It is always great to arrive at a house and find one specific area that is causing all the problems with a foundation. It is like showing up and discovering a large, blinking, neon arrow that points to where you need to fix something. Of course this has never happened, but occasionally the fix is pretty straight forward. Spreading epoxy and injecting a small crack on an unfinished basement wall can sometimes be completed in less than two hours. And then there are the others.

I inspected a home a few weeks ago that had basement walls that were a little crumbly in places as if they had been wet for a long time. The homeowner wanted the cracks injected but it was pretty obvious that there were bigger issues outside. The yard next door was for some reason about three feet higher than his, and it was only about eight feet away. The gutters emptied out right on his yard about three feet from his foundation. There was a low spot against his house and really nowhere for the water to go.

On the other side of his house the downspout for the gutter emptied out in to another low spot against the house. Yikes! It seemed that the previous owners were trying to find out how much water they could direct to the foundation walls. And finally we found that the shingles and deck from the most recent roof replacement went “over” the gutter. Yes, the water was passing right over the gutters and a small pond was being created along the upper side of the home.

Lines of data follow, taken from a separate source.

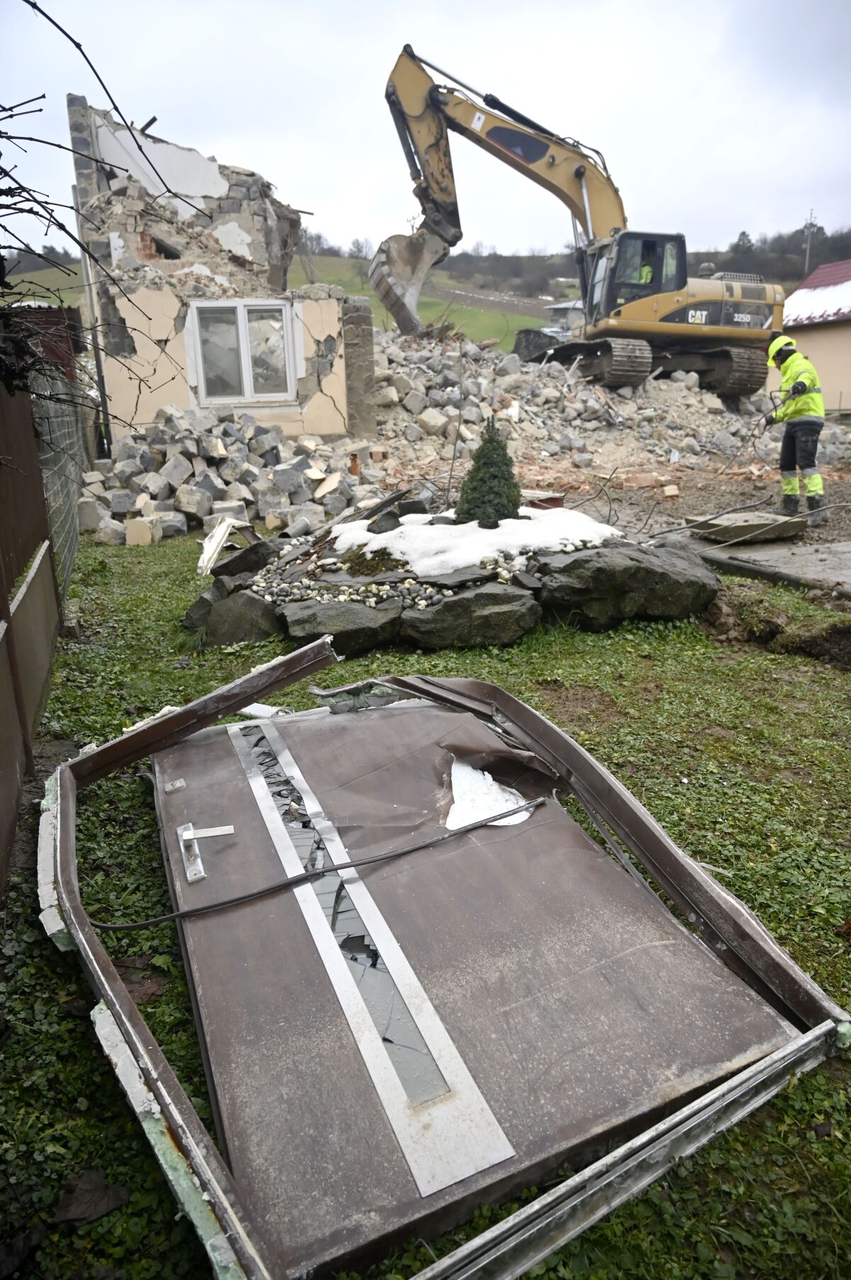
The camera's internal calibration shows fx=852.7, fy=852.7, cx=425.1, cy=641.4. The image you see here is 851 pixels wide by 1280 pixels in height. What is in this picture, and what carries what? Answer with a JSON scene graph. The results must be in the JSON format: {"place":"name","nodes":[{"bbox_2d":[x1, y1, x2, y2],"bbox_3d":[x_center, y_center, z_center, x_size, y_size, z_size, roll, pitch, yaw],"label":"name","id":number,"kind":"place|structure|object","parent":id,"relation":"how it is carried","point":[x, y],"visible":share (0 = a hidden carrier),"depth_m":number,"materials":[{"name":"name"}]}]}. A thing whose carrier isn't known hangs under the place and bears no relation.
{"place":"outdoors","nodes":[
{"label":"outdoors","id":0,"kind":"place"},
{"bbox_2d":[67,90,372,451],"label":"house","id":1,"kind":"structure","parent":0,"point":[150,249],"depth_m":11.86,"materials":[{"name":"beige paint"}]},
{"bbox_2d":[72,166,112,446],"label":"drainpipe","id":2,"kind":"object","parent":1,"relation":"attached to","point":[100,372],"visible":0.76,"depth_m":10.71,"materials":[{"name":"grey metal"}]},
{"bbox_2d":[188,300,297,404],"bbox_3d":[-2.441,-3.904,11.446,1.355,1.430,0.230,-4,17,-9],"label":"window","id":3,"kind":"structure","parent":1,"relation":"in","point":[242,341],"depth_m":11.45,"materials":[{"name":"white plastic"}]},
{"bbox_2d":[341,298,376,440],"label":"stone pillar","id":4,"kind":"structure","parent":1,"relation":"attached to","point":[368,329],"depth_m":12.32,"materials":[{"name":"grey stone"}]},
{"bbox_2d":[1,227,842,341],"label":"hill","id":5,"kind":"structure","parent":0,"point":[68,294],"materials":[{"name":"green plant"}]},
{"bbox_2d":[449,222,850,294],"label":"trees","id":6,"kind":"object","parent":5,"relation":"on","point":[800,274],"visible":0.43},
{"bbox_2d":[803,209,818,269],"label":"utility pole","id":7,"kind":"object","parent":5,"relation":"on","point":[807,256],"visible":0.56,"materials":[{"name":"grey concrete"}]},
{"bbox_2d":[0,529,850,1279],"label":"lawn","id":8,"kind":"structure","parent":0,"point":[75,1023],"materials":[{"name":"green plant"}]},
{"bbox_2d":[0,368,63,888],"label":"metal fence","id":9,"kind":"object","parent":8,"relation":"on","point":[3,760],"visible":0.94,"depth_m":3.74,"materials":[{"name":"brown"}]},
{"bbox_2d":[32,378,90,601],"bbox_3d":[-2.972,-1.358,7.170,0.101,1.613,3.316,-4,17,-9],"label":"wire fence","id":10,"kind":"object","parent":8,"relation":"on","point":[73,492],"visible":0.65,"depth_m":6.78,"materials":[{"name":"grey metal"}]},
{"bbox_2d":[53,1168,131,1227],"bbox_3d":[-0.707,1.157,1.801,0.155,0.050,0.153,12,21,37],"label":"dry leaf","id":11,"kind":"object","parent":8,"relation":"on","point":[88,1215],"visible":0.94,"depth_m":1.78,"materials":[{"name":"brown plant"}]},
{"bbox_2d":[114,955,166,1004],"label":"dry leaf","id":12,"kind":"object","parent":8,"relation":"on","point":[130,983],"visible":0.48,"depth_m":2.43,"materials":[{"name":"brown plant"}]},
{"bbox_2d":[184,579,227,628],"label":"rock","id":13,"kind":"object","parent":8,"relation":"on","point":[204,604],"visible":0.51,"depth_m":5.64,"materials":[{"name":"grey stone"}]},
{"bbox_2d":[195,515,245,575],"bbox_3d":[-1.808,-0.854,7.499,0.382,0.389,0.522,7,19,25],"label":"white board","id":14,"kind":"object","parent":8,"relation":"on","point":[207,552],"visible":0.86,"depth_m":7.41,"materials":[{"name":"white"}]},
{"bbox_2d":[83,407,361,545],"bbox_3d":[-2.465,-1.937,9.752,3.832,1.294,2.909,-4,17,-9],"label":"stone pile","id":15,"kind":"object","parent":8,"relation":"on","point":[125,447],"visible":0.86,"depth_m":9.63,"materials":[{"name":"grey stone"}]},
{"bbox_2d":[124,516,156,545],"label":"stone block","id":16,"kind":"object","parent":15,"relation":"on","point":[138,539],"visible":0.93,"depth_m":8.51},
{"bbox_2d":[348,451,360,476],"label":"brick","id":17,"kind":"object","parent":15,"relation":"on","point":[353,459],"visible":0.76,"depth_m":10.75,"materials":[{"name":"orange brick"}]},
{"bbox_2d":[201,588,280,646],"bbox_3d":[-1.149,-0.160,5.514,0.523,0.371,0.554,-4,17,-9],"label":"rock","id":18,"kind":"object","parent":8,"relation":"on","point":[242,632],"visible":0.92,"depth_m":5.33,"materials":[{"name":"grey stone"}]},
{"bbox_2d":[276,596,404,658],"bbox_3d":[-0.526,-0.103,5.256,0.815,0.321,0.700,-4,17,-9],"label":"rock","id":19,"kind":"object","parent":8,"relation":"on","point":[361,617],"visible":0.95,"depth_m":5.05,"materials":[{"name":"grey stone"}]},
{"bbox_2d":[58,649,845,1279],"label":"door panel","id":20,"kind":"structure","parent":8,"relation":"on","point":[507,697],"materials":[{"name":"metal"}]},
{"bbox_2d":[178,822,233,882],"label":"door handle","id":21,"kind":"object","parent":20,"relation":"attached to","point":[189,832],"visible":0.98,"depth_m":2.49,"materials":[{"name":"silver metal"}]},
{"bbox_2d":[95,798,542,936],"bbox_3d":[-0.279,0.674,2.582,1.560,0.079,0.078,-9,18,-24],"label":"cable","id":22,"kind":"object","parent":20,"relation":"attached to","point":[259,892],"visible":0.98,"depth_m":2.52,"materials":[{"name":"black plastic"}]},
{"bbox_2d":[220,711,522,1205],"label":"strip","id":23,"kind":"object","parent":20,"relation":"in","point":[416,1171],"visible":0.91,"depth_m":1.96,"materials":[{"name":"metal"}]},
{"bbox_2d":[446,756,534,829],"bbox_3d":[0.200,0.486,2.826,0.365,0.042,0.408,-4,17,-9],"label":"patch","id":24,"kind":"object","parent":20,"relation":"in","point":[487,775],"visible":0.65,"depth_m":2.78,"materials":[{"name":"white"}]},
{"bbox_2d":[185,491,723,654],"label":"rock garden","id":25,"kind":"object","parent":8,"relation":"on","point":[507,592],"visible":0.6,"depth_m":5.41,"materials":[{"name":"stone"}]},
{"bbox_2d":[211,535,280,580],"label":"rock","id":26,"kind":"object","parent":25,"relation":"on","point":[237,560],"visible":0.9,"depth_m":6.10,"materials":[{"name":"grey stone"}]},
{"bbox_2d":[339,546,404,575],"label":"moss patch","id":27,"kind":"object","parent":25,"relation":"on","point":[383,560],"visible":0.76,"depth_m":5.66,"materials":[{"name":"green plant"}]},
{"bbox_2d":[324,508,622,578],"bbox_3d":[0.309,-0.799,6.295,2.218,0.268,1.756,-4,17,-9],"label":"snow patch","id":28,"kind":"object","parent":25,"relation":"on","point":[371,544],"visible":0.74,"depth_m":5.90,"materials":[{"name":"white snow"}]},
{"bbox_2d":[453,419,522,526],"bbox_3d":[0.482,-1.226,6.307,0.609,0.832,0.615,-4,17,-9],"label":"conifer shrub","id":29,"kind":"object","parent":25,"relation":"in","point":[504,459],"visible":0.93,"depth_m":6.22,"materials":[{"name":"green plant"}]},
{"bbox_2d":[400,581,540,648],"bbox_3d":[0.274,-0.170,5.333,0.926,0.365,0.693,-4,17,-9],"label":"rock","id":30,"kind":"object","parent":8,"relation":"on","point":[499,612],"visible":0.98,"depth_m":5.13,"materials":[{"name":"grey stone"}]},
{"bbox_2d":[534,538,721,631],"bbox_3d":[1.312,-0.391,5.666,1.324,0.530,0.929,-4,17,-9],"label":"boulder","id":31,"kind":"object","parent":8,"relation":"on","point":[678,560],"visible":0.93,"depth_m":5.39,"materials":[{"name":"grey stone"}]},
{"bbox_2d":[703,581,850,669],"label":"dirt mound","id":32,"kind":"object","parent":8,"relation":"on","point":[842,634],"visible":0.96,"depth_m":5.08,"materials":[{"name":"brown soil"}]},
{"bbox_2d":[0,0,850,261],"label":"sky","id":33,"kind":"structure","parent":0,"point":[237,128],"materials":[{"name":"white"}]},
{"bbox_2d":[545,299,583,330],"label":"distant building","id":34,"kind":"structure","parent":0,"point":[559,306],"depth_m":37.72,"materials":[{"name":"grey"}]},
{"bbox_2d":[506,450,850,577],"label":"dirt ground","id":35,"kind":"structure","parent":0,"point":[678,509],"materials":[{"name":"brown soil"}]},
{"bbox_2d":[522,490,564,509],"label":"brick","id":36,"kind":"object","parent":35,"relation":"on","point":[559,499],"visible":0.64,"depth_m":8.07,"materials":[{"name":"red brick"}]},
{"bbox_2d":[369,324,846,492],"bbox_3d":[2.479,-4.547,16.032,13.092,2.534,11.152,-4,17,-9],"label":"rubble pile","id":37,"kind":"object","parent":35,"relation":"on","point":[450,364],"visible":0.59,"depth_m":14.26,"materials":[{"name":"grey"}]},
{"bbox_2d":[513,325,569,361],"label":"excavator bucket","id":38,"kind":"object","parent":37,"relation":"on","point":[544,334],"visible":0.58,"depth_m":22.51,"materials":[{"name":"grey"}]},
{"bbox_2d":[378,40,782,404],"bbox_3d":[3.230,-8.257,17.152,8.015,6.203,3.768,-4,17,-9],"label":"excavator","id":39,"kind":"object","parent":37,"relation":"on","point":[443,171],"visible":0.93,"depth_m":17.17,"materials":[{"name":"yellow metal"}]},
{"bbox_2d":[634,244,657,288],"bbox_3d":[4.104,-6.804,16.078,0.801,1.298,1.023,4,17,15],"label":"person","id":40,"kind":"object","parent":39,"relation":"in","point":[646,272],"visible":0.29,"depth_m":15.90},
{"bbox_2d":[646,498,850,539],"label":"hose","id":41,"kind":"object","parent":35,"relation":"on","point":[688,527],"visible":0.97,"depth_m":8.26,"materials":[{"name":"grey"}]},
{"bbox_2d":[688,509,810,543],"bbox_3d":[3.091,-1.111,8.117,1.023,0.185,0.812,-4,17,-9],"label":"stone slab","id":42,"kind":"object","parent":35,"relation":"on","point":[746,527],"visible":0.92,"depth_m":7.94,"materials":[{"name":"grey concrete"}]},
{"bbox_2d":[764,332,827,519],"bbox_3d":[3.872,-2.265,8.940,0.566,1.750,0.904,-4,17,-9],"label":"man","id":43,"kind":"object","parent":35,"relation":"on","point":[802,387],"visible":0.95,"depth_m":8.78},
{"bbox_2d":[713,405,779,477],"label":"hose","id":44,"kind":"object","parent":43,"relation":"in","point":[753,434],"visible":0.92,"depth_m":10.30,"materials":[{"name":"black"}]},
{"bbox_2d":[699,537,850,598],"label":"concrete slab","id":45,"kind":"structure","parent":0,"point":[758,554],"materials":[{"name":"grey concrete"}]},
{"bbox_2d":[770,258,850,413],"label":"house","id":46,"kind":"structure","parent":0,"point":[827,382],"depth_m":23.04,"materials":[{"name":"beige paint"}]},
{"bbox_2d":[781,279,850,325],"label":"snow","id":47,"kind":"structure","parent":46,"relation":"on","point":[850,294],"materials":[{"name":"white snow"}]},
{"label":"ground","id":48,"kind":"structure","parent":0},
{"bbox_2d":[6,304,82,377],"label":"shed","id":49,"kind":"structure","parent":48,"relation":"on","point":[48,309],"depth_m":9.45,"materials":[{"name":"red"}]},
{"bbox_2d":[0,0,207,436],"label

The gutters have now been connected to pipes that will carry the water away from the house. A French drain has been installed to collect the water from the neighbor’s yard, and dirt has filled the low spots along the foundation. In a few days, a gutter crew will work their magic so the roof water goes in the gutters rather than over them. We are looking forward to the next rain to see how well we have protected the concrete foundation. With any luck the walls dry out and we can finish the project by injecting the cracks. It might have been simpler to do this first. But in the end I stand by my work, and in this case it meant putting all the pieces together.